== DESCRIPTION OF THE TASK ==
Take the entries below and print, exactly, the stretch from the line containing "A la suggestion" through the line containing "ludique, une heure", both included.

[Entries taken from a collection]
━━━━━━━━━━━━━━━━━━━━━━━━━━━━━━

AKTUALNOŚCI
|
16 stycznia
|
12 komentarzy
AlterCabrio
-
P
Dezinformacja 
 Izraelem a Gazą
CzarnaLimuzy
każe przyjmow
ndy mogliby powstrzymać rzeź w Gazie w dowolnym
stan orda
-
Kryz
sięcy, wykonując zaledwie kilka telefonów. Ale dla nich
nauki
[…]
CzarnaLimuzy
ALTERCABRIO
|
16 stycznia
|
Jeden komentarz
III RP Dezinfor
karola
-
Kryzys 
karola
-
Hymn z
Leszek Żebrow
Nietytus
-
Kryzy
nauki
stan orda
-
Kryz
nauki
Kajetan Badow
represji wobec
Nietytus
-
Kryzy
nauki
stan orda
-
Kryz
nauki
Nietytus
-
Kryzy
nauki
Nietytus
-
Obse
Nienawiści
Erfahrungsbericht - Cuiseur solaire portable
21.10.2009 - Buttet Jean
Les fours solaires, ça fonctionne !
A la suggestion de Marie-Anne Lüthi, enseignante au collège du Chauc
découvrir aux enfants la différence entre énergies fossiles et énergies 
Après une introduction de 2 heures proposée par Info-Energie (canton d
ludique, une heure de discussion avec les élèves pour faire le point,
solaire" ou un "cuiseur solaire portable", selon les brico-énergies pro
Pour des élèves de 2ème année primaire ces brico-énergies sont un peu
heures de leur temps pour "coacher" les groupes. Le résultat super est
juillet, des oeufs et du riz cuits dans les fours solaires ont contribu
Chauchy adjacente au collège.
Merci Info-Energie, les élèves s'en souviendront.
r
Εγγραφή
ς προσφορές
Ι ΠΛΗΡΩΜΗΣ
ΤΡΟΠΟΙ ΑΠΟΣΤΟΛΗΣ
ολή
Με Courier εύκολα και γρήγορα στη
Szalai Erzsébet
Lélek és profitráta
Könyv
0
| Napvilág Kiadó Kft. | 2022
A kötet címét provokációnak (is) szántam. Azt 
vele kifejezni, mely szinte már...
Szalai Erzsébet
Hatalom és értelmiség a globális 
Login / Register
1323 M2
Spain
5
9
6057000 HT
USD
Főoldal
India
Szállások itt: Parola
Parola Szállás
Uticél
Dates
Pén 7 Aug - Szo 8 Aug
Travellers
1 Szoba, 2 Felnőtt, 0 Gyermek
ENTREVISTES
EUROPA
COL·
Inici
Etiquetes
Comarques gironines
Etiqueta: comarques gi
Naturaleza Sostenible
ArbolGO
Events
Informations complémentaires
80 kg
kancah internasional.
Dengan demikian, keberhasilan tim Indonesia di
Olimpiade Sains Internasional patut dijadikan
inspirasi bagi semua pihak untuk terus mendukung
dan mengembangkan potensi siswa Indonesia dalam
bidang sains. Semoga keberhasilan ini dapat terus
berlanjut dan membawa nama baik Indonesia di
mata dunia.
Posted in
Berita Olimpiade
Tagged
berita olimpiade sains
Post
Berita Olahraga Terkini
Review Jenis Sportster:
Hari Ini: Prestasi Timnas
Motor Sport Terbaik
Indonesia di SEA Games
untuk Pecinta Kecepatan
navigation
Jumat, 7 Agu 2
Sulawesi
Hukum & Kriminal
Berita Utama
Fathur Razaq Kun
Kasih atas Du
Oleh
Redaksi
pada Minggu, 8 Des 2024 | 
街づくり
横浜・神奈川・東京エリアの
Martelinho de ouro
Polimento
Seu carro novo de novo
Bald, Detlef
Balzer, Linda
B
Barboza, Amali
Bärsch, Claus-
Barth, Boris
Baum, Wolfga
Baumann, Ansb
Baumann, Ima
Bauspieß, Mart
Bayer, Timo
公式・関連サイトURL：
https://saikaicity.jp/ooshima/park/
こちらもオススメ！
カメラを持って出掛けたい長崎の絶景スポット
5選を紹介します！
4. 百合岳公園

━━━━━━━━━━━━━━━━━━━━━━━━━━━━━━

== THE ANSWER ==
A la suggestion de Marie-Anne Lüthi, enseignante au collège du Chauc
découvrir aux enfants la différence entre énergies fossiles et énergies 
Après une introduction de 2 heures proposée par Info-Energie (canton d
ludique, une heure de discussion avec les élèves pour faire le point,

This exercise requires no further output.